#### WHAT NEEDS TO BE DONE
In the listing beneath this line, copy exactly the lines starting with the one containing "index dip: (181, 193)" and going on through the one containing "pinky dip: (492, 152)".

#### THE RECORDS

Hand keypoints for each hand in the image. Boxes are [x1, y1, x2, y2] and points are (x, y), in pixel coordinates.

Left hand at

---

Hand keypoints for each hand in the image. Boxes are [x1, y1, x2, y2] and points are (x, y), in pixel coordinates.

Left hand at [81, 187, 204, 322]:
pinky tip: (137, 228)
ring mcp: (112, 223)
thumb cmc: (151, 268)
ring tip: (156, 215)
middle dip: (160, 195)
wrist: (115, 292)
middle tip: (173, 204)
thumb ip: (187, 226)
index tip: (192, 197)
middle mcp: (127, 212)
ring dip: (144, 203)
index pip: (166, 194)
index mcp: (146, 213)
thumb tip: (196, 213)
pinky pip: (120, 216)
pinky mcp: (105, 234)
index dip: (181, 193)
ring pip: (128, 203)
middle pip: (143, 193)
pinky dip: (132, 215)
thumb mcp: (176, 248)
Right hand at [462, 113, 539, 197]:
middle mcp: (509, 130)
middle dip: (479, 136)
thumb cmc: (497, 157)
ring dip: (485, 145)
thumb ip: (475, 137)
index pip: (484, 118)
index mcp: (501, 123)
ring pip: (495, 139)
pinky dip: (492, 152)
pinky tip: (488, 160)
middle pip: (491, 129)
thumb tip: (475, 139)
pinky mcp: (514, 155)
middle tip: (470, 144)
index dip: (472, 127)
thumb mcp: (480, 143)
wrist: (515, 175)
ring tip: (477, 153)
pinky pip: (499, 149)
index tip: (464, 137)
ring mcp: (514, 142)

==

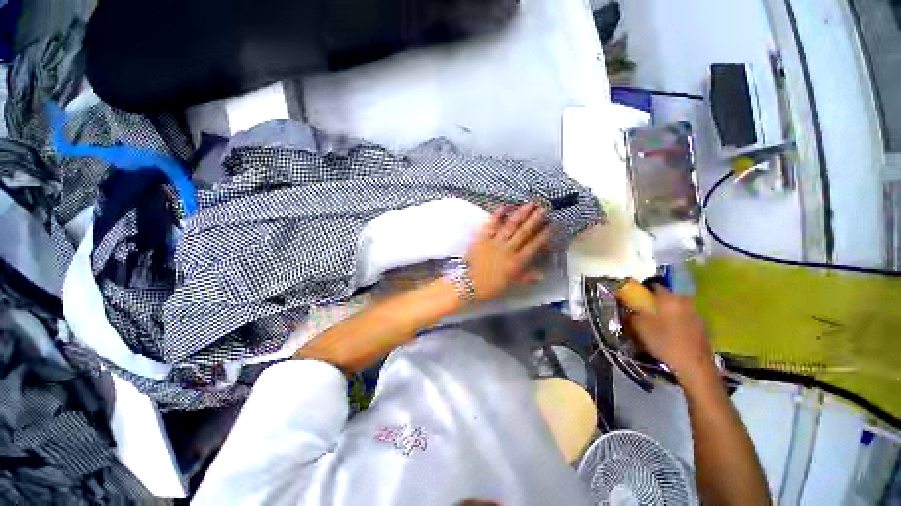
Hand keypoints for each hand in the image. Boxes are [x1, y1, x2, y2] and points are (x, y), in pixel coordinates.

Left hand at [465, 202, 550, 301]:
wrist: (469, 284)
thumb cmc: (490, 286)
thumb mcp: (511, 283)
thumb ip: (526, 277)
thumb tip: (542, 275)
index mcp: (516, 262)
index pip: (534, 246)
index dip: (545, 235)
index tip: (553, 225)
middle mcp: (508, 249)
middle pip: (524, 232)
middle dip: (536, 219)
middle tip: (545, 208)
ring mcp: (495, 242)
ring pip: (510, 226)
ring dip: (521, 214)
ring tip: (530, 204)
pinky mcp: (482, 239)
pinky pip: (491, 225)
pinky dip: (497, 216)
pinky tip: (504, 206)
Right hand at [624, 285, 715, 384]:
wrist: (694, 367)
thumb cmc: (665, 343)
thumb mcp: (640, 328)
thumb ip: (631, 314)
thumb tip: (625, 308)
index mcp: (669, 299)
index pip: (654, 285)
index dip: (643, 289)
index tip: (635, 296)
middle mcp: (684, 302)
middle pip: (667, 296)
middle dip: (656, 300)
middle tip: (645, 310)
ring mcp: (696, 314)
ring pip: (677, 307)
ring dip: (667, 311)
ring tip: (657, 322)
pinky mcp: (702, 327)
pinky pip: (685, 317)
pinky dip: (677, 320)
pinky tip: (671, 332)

#### SOLUTION
index dip: (181, 193)
ring pip: (128, 203)
middle pip: (143, 193)
pinky dip: (132, 215)
thumb mcp: (176, 248)
Right hand at [462, 113, 539, 197]:
middle mcp: (509, 130)
middle dip: (479, 136)
thumb cmc: (497, 157)
ring dip: (485, 145)
thumb ip: (475, 137)
index pip: (484, 118)
index mcp: (501, 123)
ring pip: (495, 139)
pinky dip: (492, 152)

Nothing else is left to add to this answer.